How about eating plant-based during pregnancy and breastfeeding — is this OK?
It sure is — and I recommend that all pregnant women, whether they eat plant-based or not, in fact, seek guidance from an experienced dietitian or nutritionist — it can’t hurt to get personalised advice!
What does meal planning look like for your family?

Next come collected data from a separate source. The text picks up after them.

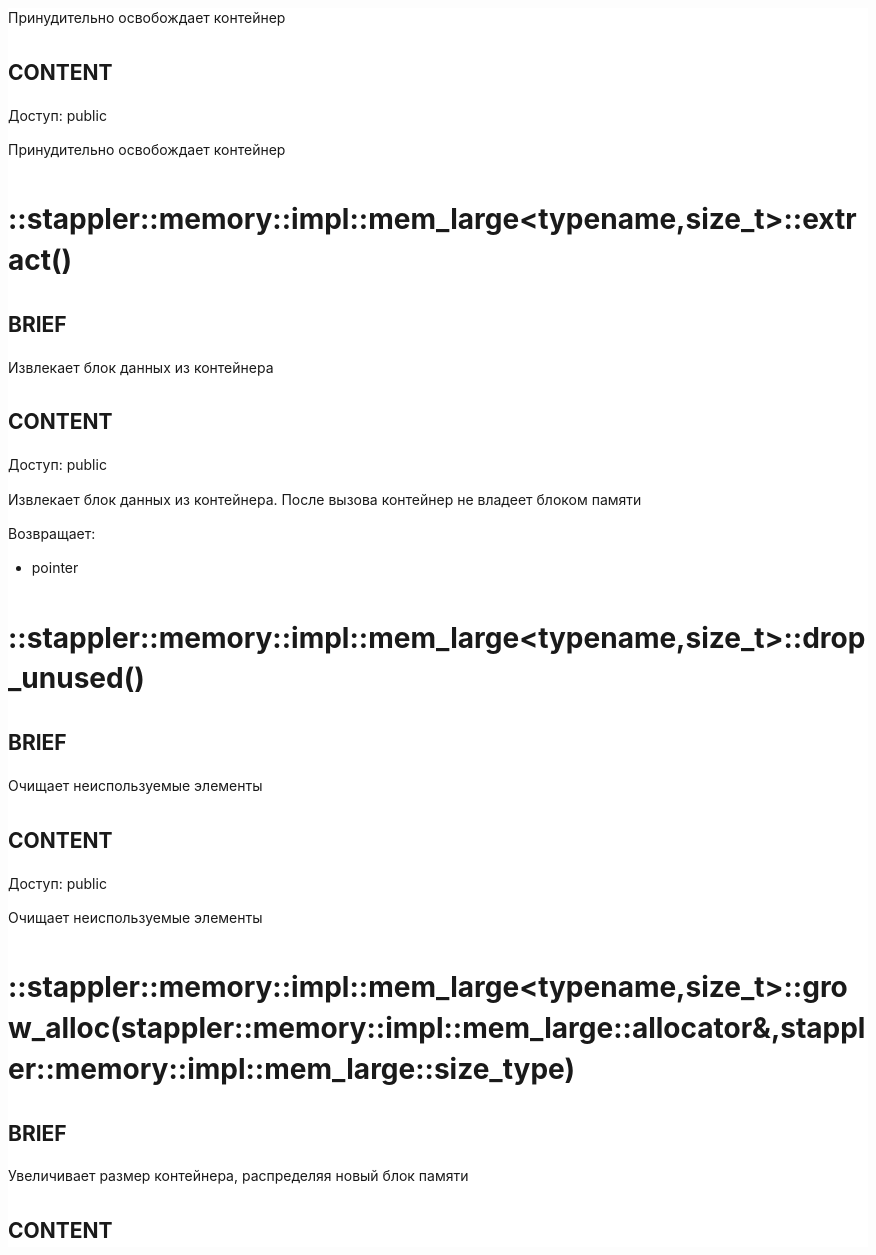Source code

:Принудительно освобождает контейнер

## CONTENT

Доступ: public

Принудительно освобождает контейнер


# ::stappler::memory::impl::mem_large<typename,size_t>::extract()

## BRIEF

Извлекает блок данных из контейнера

## CONTENT

Доступ: public

Извлекает блок данных из контейнера. После вызова контейнер не владеет блоком памяти

Возвращает:
* pointer

# ::stappler::memory::impl::mem_large<typename,size_t>::drop_unused()

## BRIEF

Очищает неиспользуемые элементы

## CONTENT

Доступ: public

Очищает неиспользуемые элементы

# ::stappler::memory::impl::mem_large<typename,size_t>::grow_alloc(stappler::memory::impl::mem_large::allocator&,stappler::memory::impl::mem_large::size_type)

## BRIEF

Увеличивает размер контейнера, распределяя новый блок памяти

## CONTENT

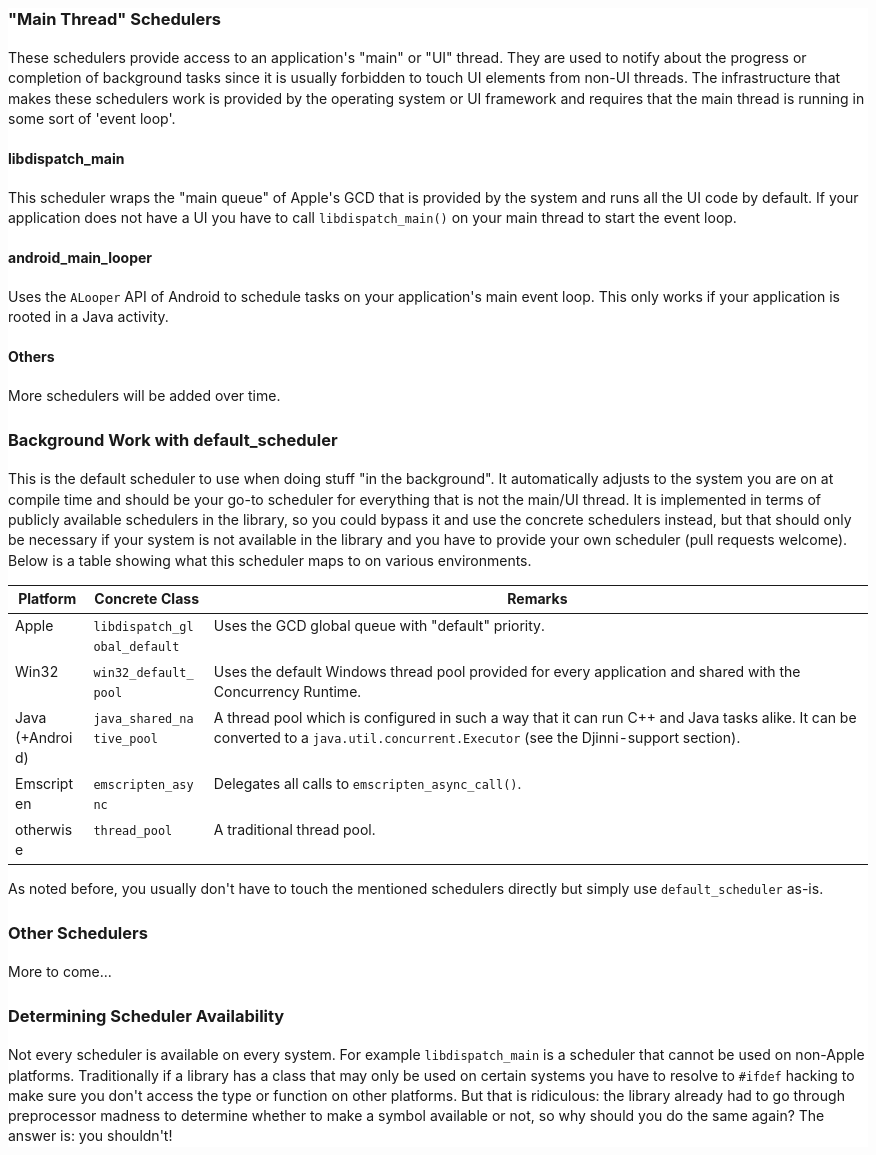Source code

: ### "Main Thread" Schedulers
These schedulers provide access to an application's "main" or "UI" thread. They are used to notify about the progress or completion of background tasks since it is usually forbidden to touch UI elements from non-UI threads. The infrastructure that makes these schedulers work is provided by the operating system or UI framework and requires that the main thread is running in some sort of 'event loop'.

#### libdispatch_main
This scheduler wraps the "main queue" of Apple's GCD that is provided by the system and runs all the UI code by default. If your application does not have a UI you have to call `libdispatch_main()` on your main thread to start the event loop.

#### android_main_looper
Uses the `ALooper` API of Android to schedule tasks on your application's main event loop. This only works if your application is rooted in a Java activity.

#### Others
More schedulers will be added over time.

### Background Work with default_scheduler
This is the default scheduler to use when doing stuff "in the background". It automatically adjusts to the system you are on at compile time and should be your go-to scheduler for everything that is not the main/UI thread. It is implemented in terms of publicly available schedulers in the library, so you could bypass it and use the concrete schedulers instead, but that should only be necessary if your system is not available in the library and you have to provide your own scheduler (pull requests welcome). Below is a table showing what this scheduler maps to on various environments.

| Platform | Concrete Class | Remarks |
|----------|----------------|---------|
| Apple | `libdispatch_global_default` | Uses the GCD global queue with "default" priority. |
| Win32 | `win32_default_pool` | Uses the default Windows thread pool provided for every application and shared with the Concurrency Runtime. |
| Java (+Android) | `java_shared_native_pool` | A thread pool which is configured in such a way that it can run C++ and Java tasks alike. It can be converted to a `java.util.concurrent.Executor` (see the Djinni-support section). |
| Emscripten | `emscripten_async` | Delegates all calls to `emscripten_async_call()`. |
| otherwise | `thread_pool` | A traditional thread pool. |

As noted before, you usually don't have to touch the mentioned schedulers directly but simply use `default_scheduler` as-is.

### Other Schedulers
More to come...

### Determining Scheduler Availability
Not every scheduler is available on every system. For example `libdispatch_main` is a scheduler that cannot be used on non-Apple platforms. Traditionally if a library has a class that may only be used on certain systems you have to resolve to `#ifdef` hacking to make sure you don't access the type or function on other platforms. But that is ridiculous: the library already had to go through preprocessor madness to determine whether to make a symbol available or not, so why should you do the same again? The answer is: you shouldn't!
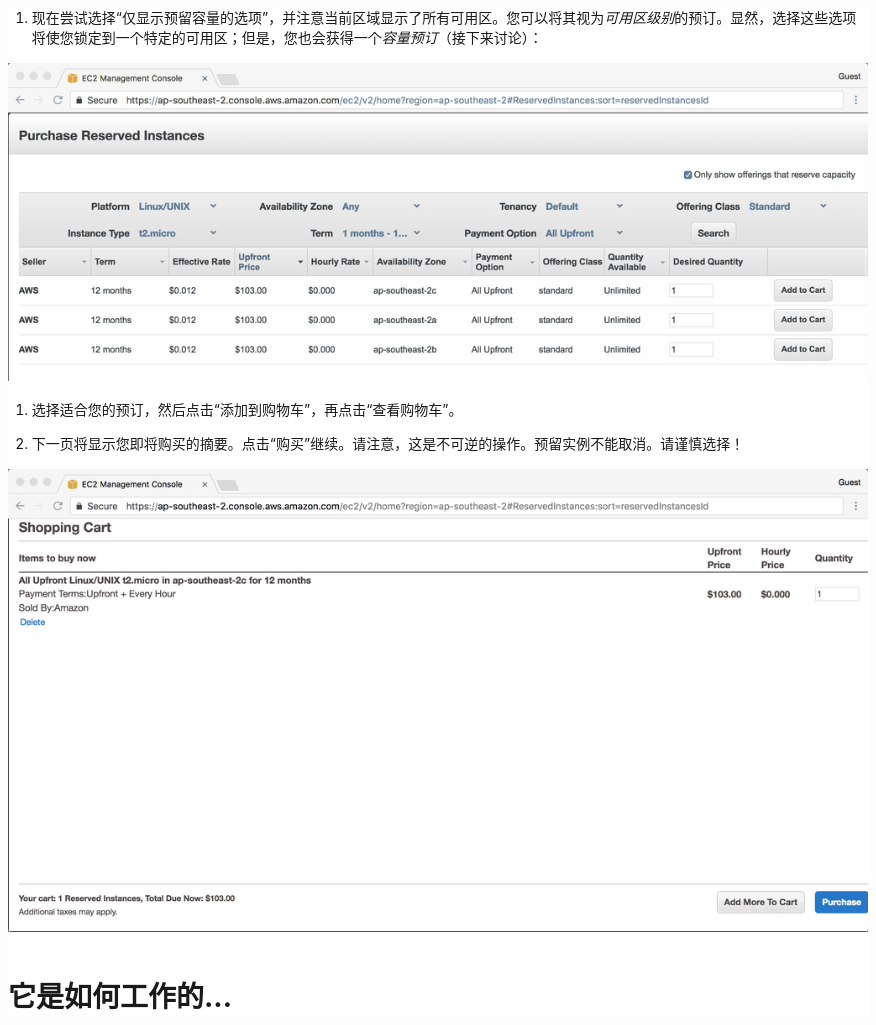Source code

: 1.  现在尝试选择“仅显示预留容量的选项”，并注意当前区域显示了所有可用区。您可以将其视为*可用区级别*的预订。显然，选择这些选项将使您锁定到一个特定的可用区；但是，您也会获得一个*容量预订*（接下来讨论）：

![](img/B06236_09_16.png)

1.  选择适合您的预订，然后点击“添加到购物车”，再点击“查看购物车”。

1.  下一页将显示您即将购买的摘要。点击“购买”继续。请注意，这是不可逆的操作。预留实例不能取消。请谨慎选择！

![](img/B06236_09_17.png)

# 它是如何工作的...
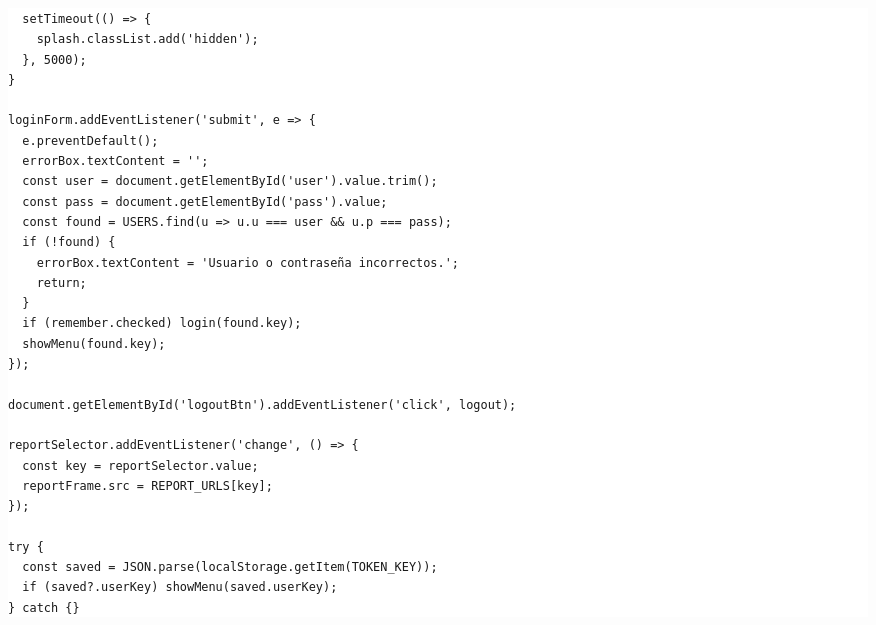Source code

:       setTimeout(() => {
        splash.classList.add('hidden');
      }, 5000);
    }

    loginForm.addEventListener('submit', e => {
      e.preventDefault();
      errorBox.textContent = '';
      const user = document.getElementById('user').value.trim();
      const pass = document.getElementById('pass').value;
      const found = USERS.find(u => u.u === user && u.p === pass);
      if (!found) {
        errorBox.textContent = 'Usuario o contraseña incorrectos.';
        return;
      }
      if (remember.checked) login(found.key);
      showMenu(found.key);
    });

    document.getElementById('logoutBtn').addEventListener('click', logout);

    reportSelector.addEventListener('change', () => {
      const key = reportSelector.value;
      reportFrame.src = REPORT_URLS[key];
    });

    try {
      const saved = JSON.parse(localStorage.getItem(TOKEN_KEY));
      if (saved?.userKey) showMenu(saved.userKey);
    } catch {}
  </script>
</body>
</html>
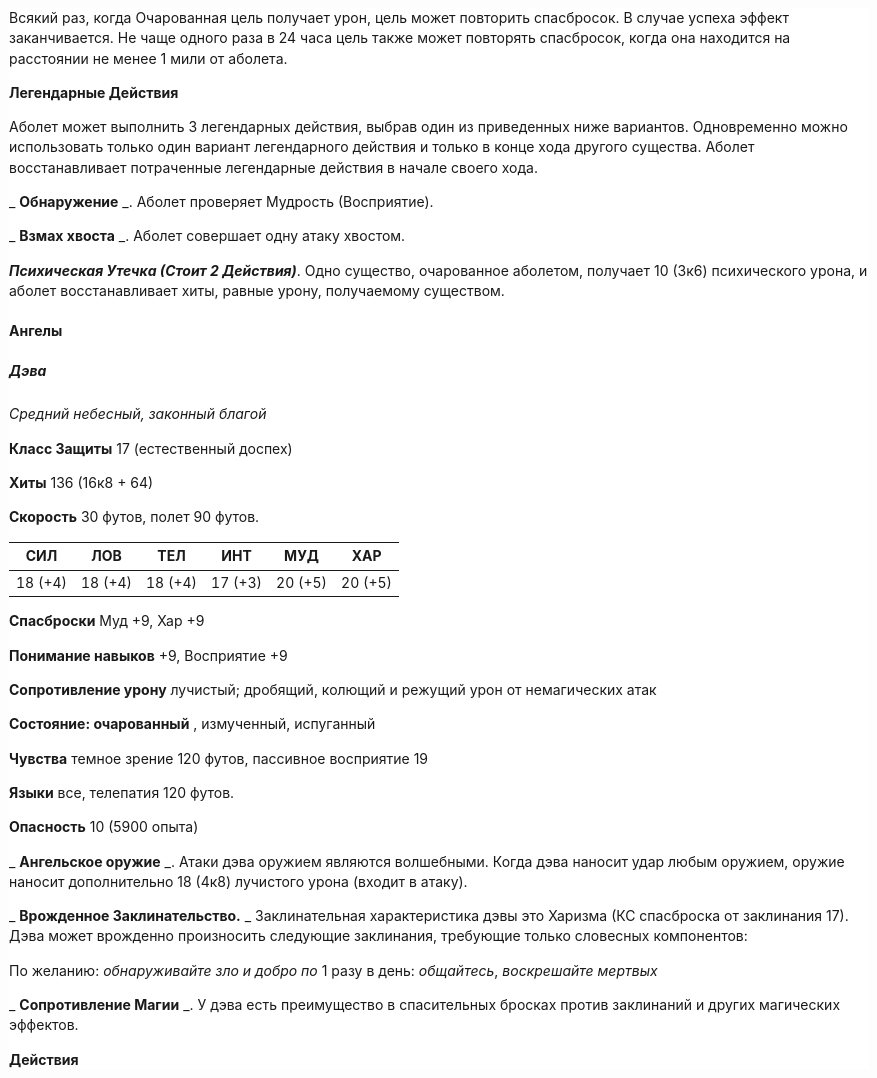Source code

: Всякий раз, когда Очарованная цель получает урон, цель может повторить спасбросок. В случае успеха эффект заканчивается. Не чаще одного раза в 24 часа цель также может повторять спасбросок, когда она находится на расстоянии не менее 1 мили от аболета.

**Легендарные Действия**

Аболет может выполнить 3 легендарных действия, выбрав один из приведенных ниже вариантов. Одновременно можно использовать только один вариант легендарного действия и только в конце хода другого существа. Аболет восстанавливает потраченные легендарные действия в начале своего хода.

_ **Обнаружение** _. Аболет проверяет Мудрость (Восприятие).

_ **Взмах хвоста** _. Аболет совершает одну атаку хвостом.

_**Психическая Утечка (Стоит 2 Действия)**_. Одно существо, очарованное аболетом, получает 10 (3к6) психического урона, и аболет восстанавливает хиты, равные урону, получаемому существом.

#### Ангелы

##### Дэва

_Средний небесный, законный благой_

**Класс Защиты** 17 (естественный доспех)

**Хиты** 136 (16к8 + 64)

**Скорость** 30 футов, полет 90 футов.

| СИЛ | ЛОВ | ТЕЛ | ИНТ | МУД | ХАР |
| --- | --- | --- | --- | --- | --- |
| 18 (+4) | 18 (+4) | 18 (+4) | 17 (+3) | 20 (+5) | 20 (+5) |

**Спасброски** Муд +9, Хар +9

**Понимание навыков** +9, Восприятие +9

**Сопротивление урону** лучистый; дробящий, колющий и режущий урон от немагических атак

**Состояние: очарованный** , измученный, испуганный

**Чувства** темное зрение 120 футов, пассивное восприятие 19

**Языки** все, телепатия 120 футов.

**Опасность** 10 (5900 опыта)

_ **Ангельское оружие** _. Атаки дэва оружием являются волшебными. Когда дэва наносит удар любым оружием, оружие наносит дополнительно 18 (4к8) лучистого урона (входит в атаку).

_ **Врожденное Заклинательство.** _ Заклинательная характеристика дэвы это Харизма (КС спасброска от заклинания 17). Дэва может врожденно произносить следующие заклинания, требующие только словесных компонентов:

По желанию: _обнаруживайте зло и добро по_ 1 разу в день: _общайтесь_, _воскрешайте мертвых_

_ **Сопротивление Магии** _. У дэва есть преимущество в спасительных бросках против заклинаний и других магических эффектов.

**Действия**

Somewhat structured, but also often unplanned. Sometimes I create a three-week dinner meal plan to follow when I know we’re going to be extra busy. We generally enjoy the same few meals for breakfast and lunch, but incorporate variety for dinner. We do a lot of bulk cooking so that there are always cooked veggies in the fridge to add to meals, and there are frozen meals for days we don’t want to cook. I try to keep the fridge, freezer and pantry stocked with healthy ingredients so I can always put something nutritious together. I like cooking, so I can usually whip things up without having to think too much — and that becomes easier with practise.
If you could share one piece of nutritional advice with all Australians, what would it be?
Learn to cook with and enjoy real, unprocessed foods, from all the plant food groups: fruits, vegetables, legumes, wholegrains, nuts, seeds, herbs, and spices. There are endless opportunities to learn to cook these days — from in-person cooking classes, to online courses or YouTube videos … Cooking nutritious foods is one of the best things you can do for yourself!